• _PAGE EXCERPT_
Now, when does this happen; when the cache size is less than the page size into associativity. So, when the cache size is at most page size into associativity, then I can use only these bits why because page size tells me; how many bits I use for the offset, let us say, I have I have a page size of 8 kb, then I use 13 bits for indexing the page I have 13 bits for this one, this part has 13 bits, 13 bits. And then let us say, it is a 4 way set associative cache, if it is a 4 way set associative cache, then the size of the cache is. So, I have  $4 \times 8$  KB is the size of the cache ok.

So now, what happens these this associate this 4 way set associative means that I will go to the particular I only need to identify the set in the cache, using these 13 bits I will be able to find the set in the cache and all the 4 sets all the 4 blocks within this set will be searched in parallel to find a cache hit. So, therefore, if the cache size is less than page size in through into associativity, I can only use this page offset part of the virtual address to index the cache. And I do not have any problem of synonym in this case, why because this page offset part the cache

index will come only from the page offset and this page offset is same both in the virtual address and the physical address.

Now, why is this not a problem because now the page offset will tell me which set in the cache I need to go find and then the virtual page number I will go to the TLB, I will get the physical page number and then based on the page offset I have indexed the cache. So, the page offset plus physical page number then tells me my data.

• _THINGS TO DO_
**A)** Return the passage of the cache indexing lecture between "Now, when does" and "the cache ok.", inclusive, with every word kept as it appears.
**B)** Write the next part of the cache indexing lecture, starting after its last sentence.

• _DATA PROVIDED_

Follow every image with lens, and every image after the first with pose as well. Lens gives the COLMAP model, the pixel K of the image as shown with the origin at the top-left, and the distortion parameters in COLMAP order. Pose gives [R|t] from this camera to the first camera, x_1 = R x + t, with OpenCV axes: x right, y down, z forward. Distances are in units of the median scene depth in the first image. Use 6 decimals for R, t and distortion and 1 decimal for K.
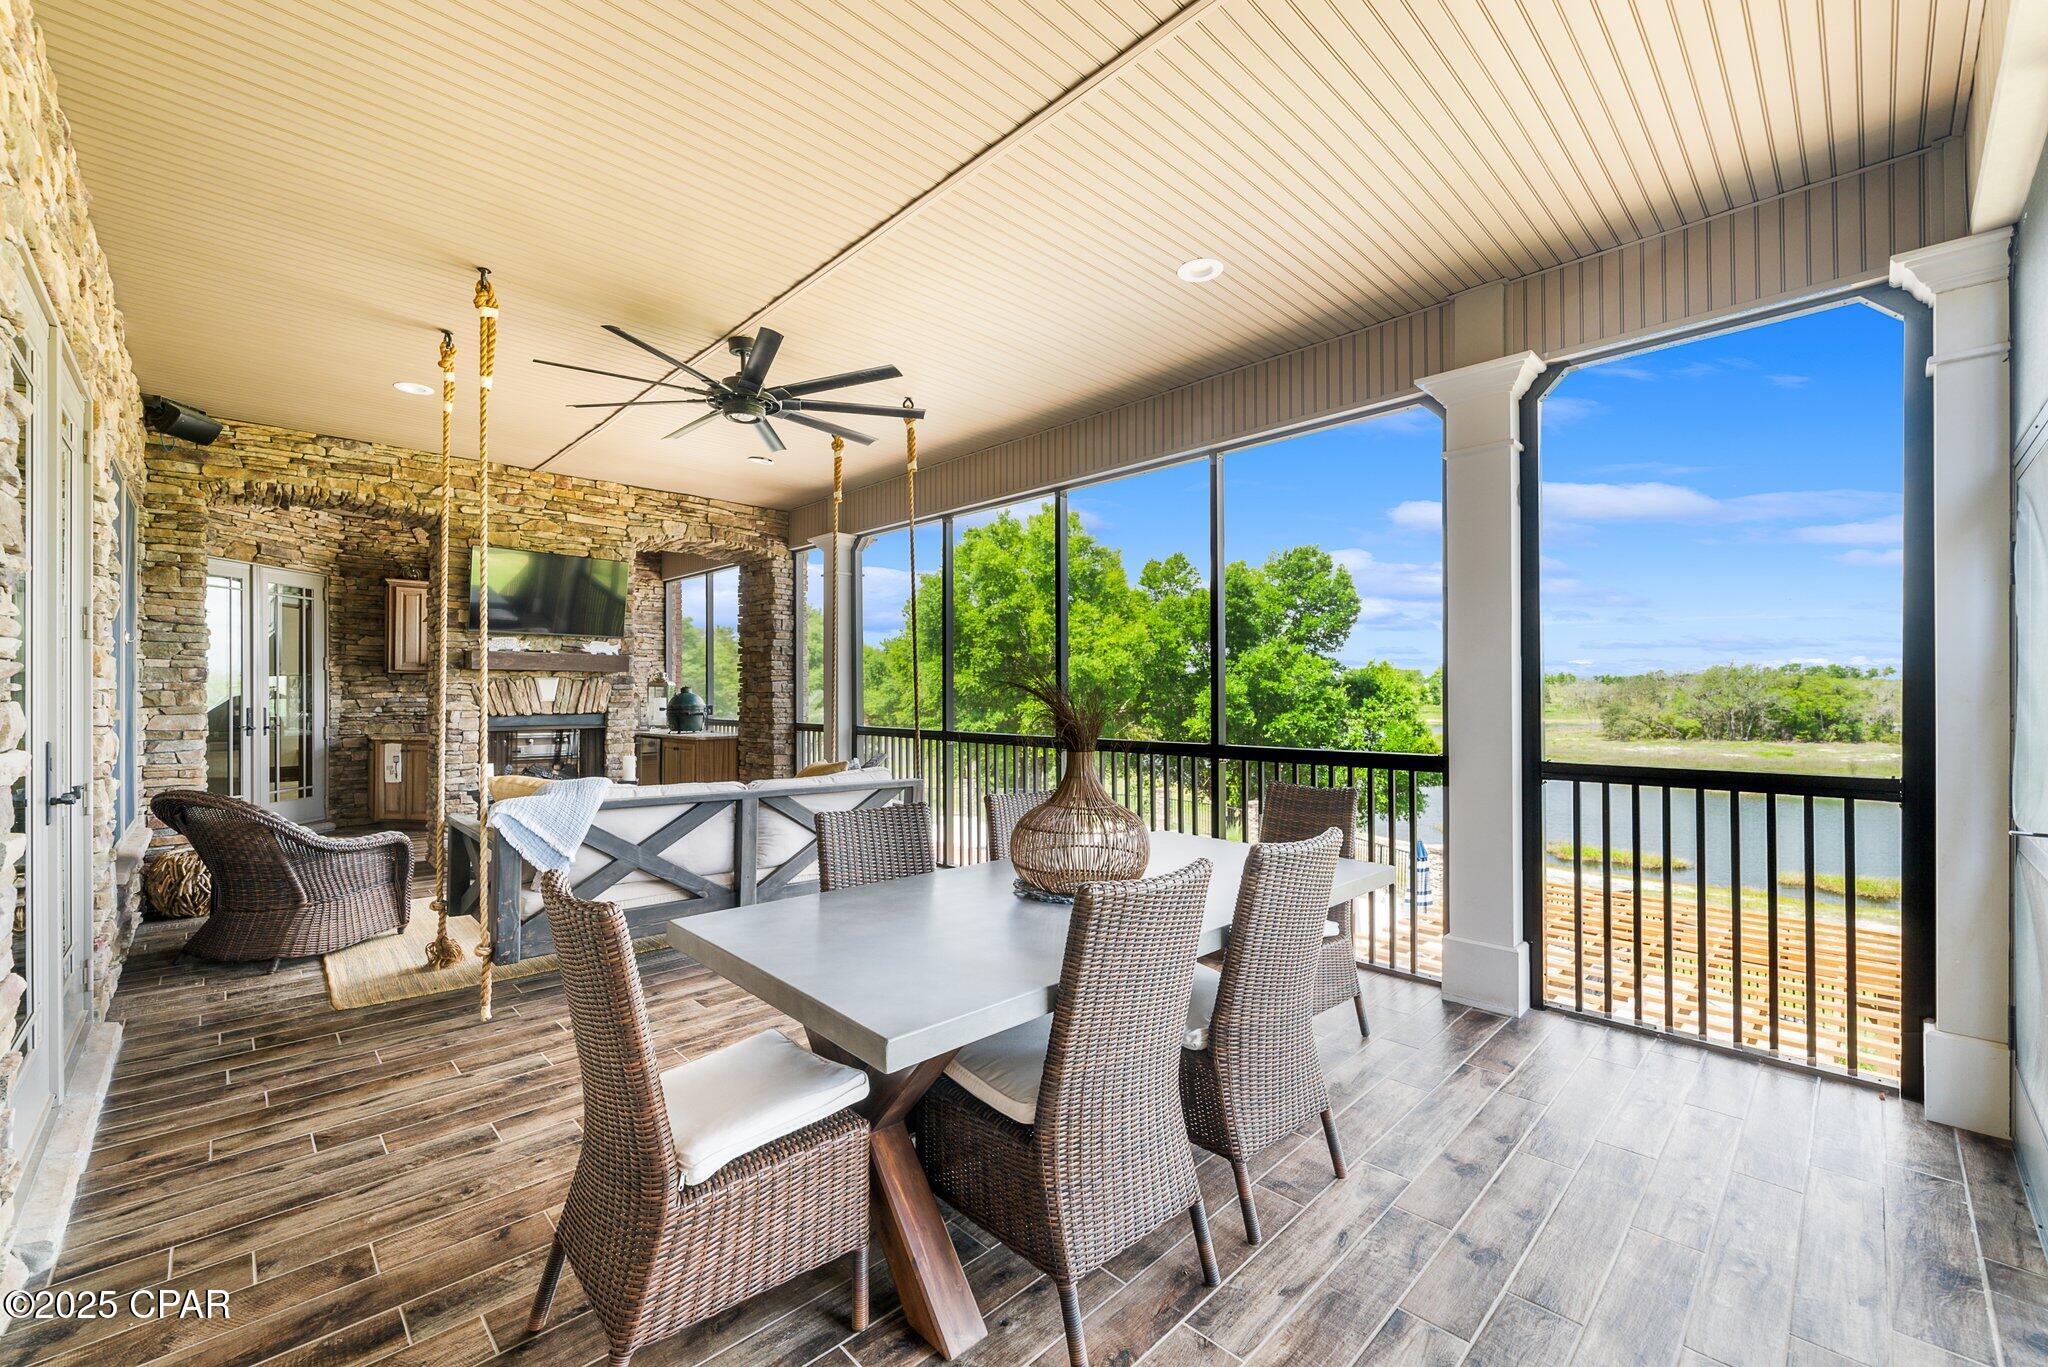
lens RADIAL K [[827.3, 0, 1083.7], [0, 827.3, 698.4], [0, 0, 1]] dist [-0.043497, 0.006134]
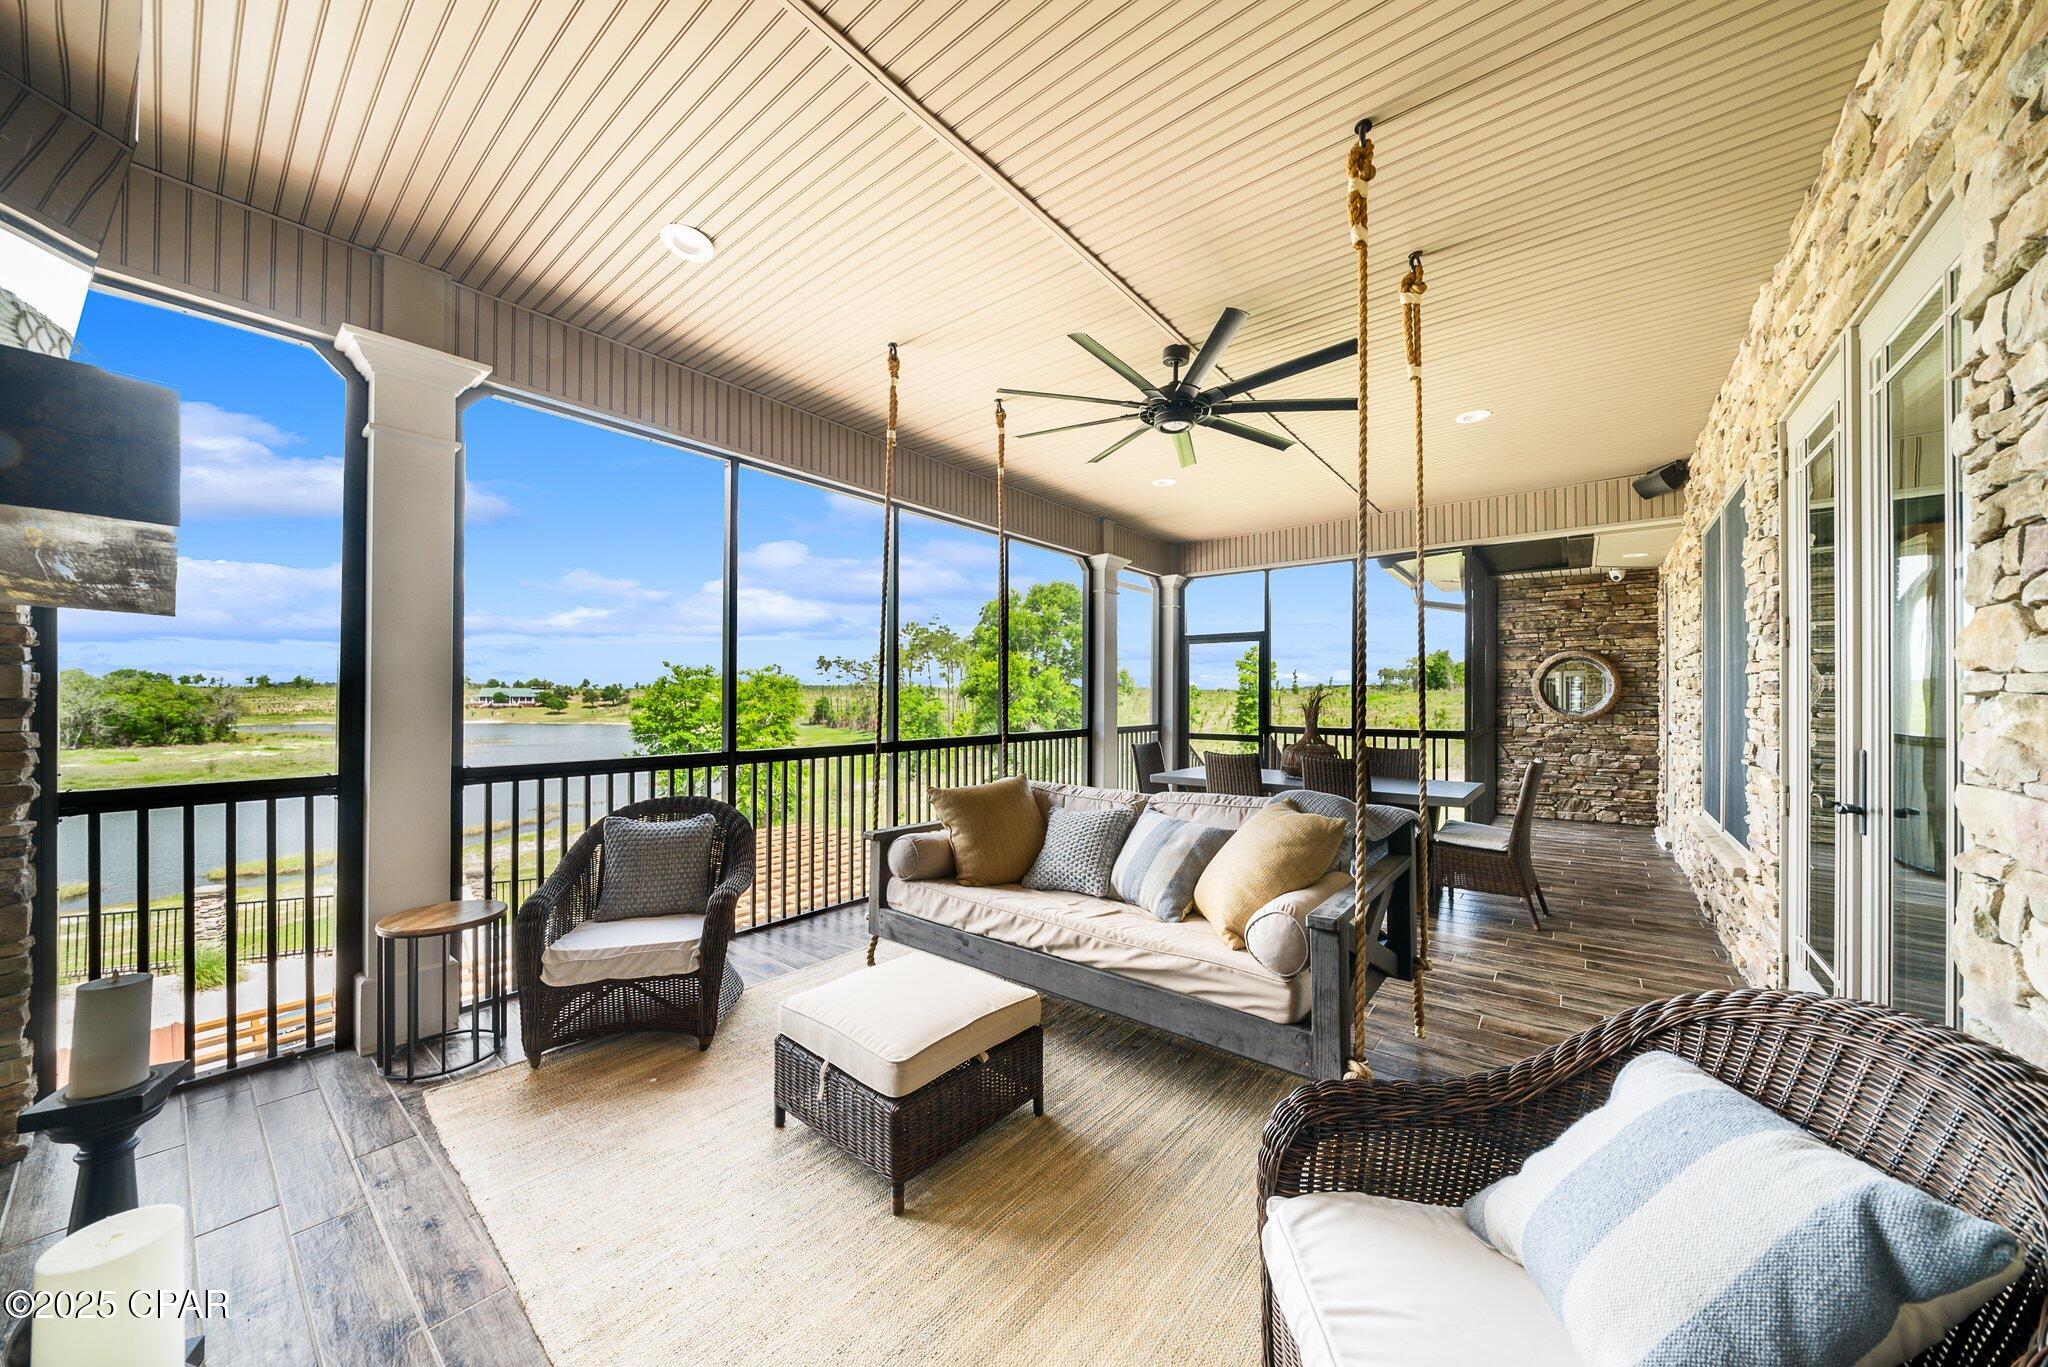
lens RADIAL K [[704.8, 0, 1024.0], [0, 704.8, 683.5], [0, 0, 1]] dist [0.000727, 0.000002]
pose [[-0.081593, 0.029141, 0.996240, -0.099005], [-0.001055, 0.999569, -0.029325, 0.000074], [-0.996665, -0.003444, -0.081527, 0.098019]]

• _RESULTS IN ORDER_
**A)**
Now, when does this happen; when the cache size is less than the page size into associativity. So, when the cache size is at most page size into associativity, then I can use only these bits why because page size tells me; how many bits I use for the offset, let us say, I have I have a page size of 8 kb, then I use 13 bits for indexing the page I have 13 bits for this one, this part has 13 bits, 13 bits. And then let us say, it is a 4 way set associative cache, if it is a 4 way set associative cache, then the size of the cache is. So, I have  $4 \times 8$  KB is the size of the cache ok.

**B)**
So, it is as if it is very similar to the physically indexed physically tagged cache in its operation because in the I have I cannot have a case in which the same physical memory location can exist in two location multiple locations in the cache why, because this page offset part of the physical memory tells me where in the cache I will have. And from that cache I will just take check for the tag and this check for the tag will be based on page number and I will get a cache hit.

Now, this problem is solved only therefore, for small caches. So, if the I can so, because I only have these 13 bits essentially to address the cache to index the cache in this case the number of page offset bits, I can only use to address the cache either I have to increase page sizes or I have to keep the cache very small now both has limits.

(Refer Slide Time: 23:50)



So, therefore, sometimes what happens in the so, in practice, what happens is that I have to have a cache who size whose size is such that it cannot be indexed solely by the bits in the page

offset part, I cannot use only this to access the entire cache. So, I have to borrow a few of the page virtual page number bits as well and here in again comes a bit of a problem.

So, when the cache size is greater than page size into associativity when the cache size is greater than page size into associativity, then only these offset page offset bits cannot is not sufficient to index the cache the cache index bits must include bits from the virtual page number. So, this part, now here I can have, I will again have the problem of synonyms which I had for virtually indexed virtually tagged caches. So, therefore, the same physical address can now exist. Again this problem has come back the same physical address can exist in multiple locations in the cache.

(Refer Slide Time: 25:10)



Now, how do people try to solve this problem of synonyms? Now the first way as we told is that you limit cache size to page size times associativity you do this we already discussed this. So, how do you do that? So, then you get the index only from the page offset part have a bigger page size or small caches, what is the second solution approach on a right search all possible indices that can contain the same physical block and update / invalidate ok. So, what am I doing in this case let us say I have a bits. So, what are the different sets in cache in into which the same physical address can belong the same physical address can belong in at most  $2^a$  different sets ok.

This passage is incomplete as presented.